▶ _Task prompt_
The entries below contain a stretch that opens with the line containing "right hip: (74, 214)" and closes with the line containing "right shoulder: (4, 156)"; set down that stretch exactly, both ends included, and nothing else.

"""

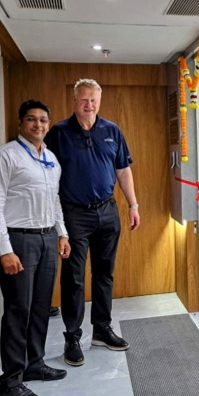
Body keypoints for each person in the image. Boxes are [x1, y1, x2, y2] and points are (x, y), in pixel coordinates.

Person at [44, 78, 140, 367]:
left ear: (100, 101)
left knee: (104, 273)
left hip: (108, 211)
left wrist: (133, 204)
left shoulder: (112, 131)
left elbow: (123, 170)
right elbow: (47, 176)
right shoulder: (58, 133)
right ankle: (72, 337)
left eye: (94, 100)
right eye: (84, 99)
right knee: (73, 277)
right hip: (74, 214)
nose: (89, 105)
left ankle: (101, 329)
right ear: (74, 101)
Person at [0, 100, 71, 396]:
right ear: (21, 123)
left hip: (47, 238)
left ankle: (34, 363)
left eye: (43, 120)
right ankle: (10, 382)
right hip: (19, 240)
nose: (38, 125)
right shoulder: (4, 156)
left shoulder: (50, 158)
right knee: (18, 310)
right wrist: (5, 250)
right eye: (32, 119)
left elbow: (54, 200)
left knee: (41, 307)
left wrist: (62, 233)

"""

▶ _Result of this exercise_
right hip: (74, 214)
nose: (89, 105)
left ankle: (101, 329)
right ear: (74, 101)
Person at [0, 100, 71, 396]:
right ear: (21, 123)
left hip: (47, 238)
left ankle: (34, 363)
left eye: (43, 120)
right ankle: (10, 382)
right hip: (19, 240)
nose: (38, 125)
right shoulder: (4, 156)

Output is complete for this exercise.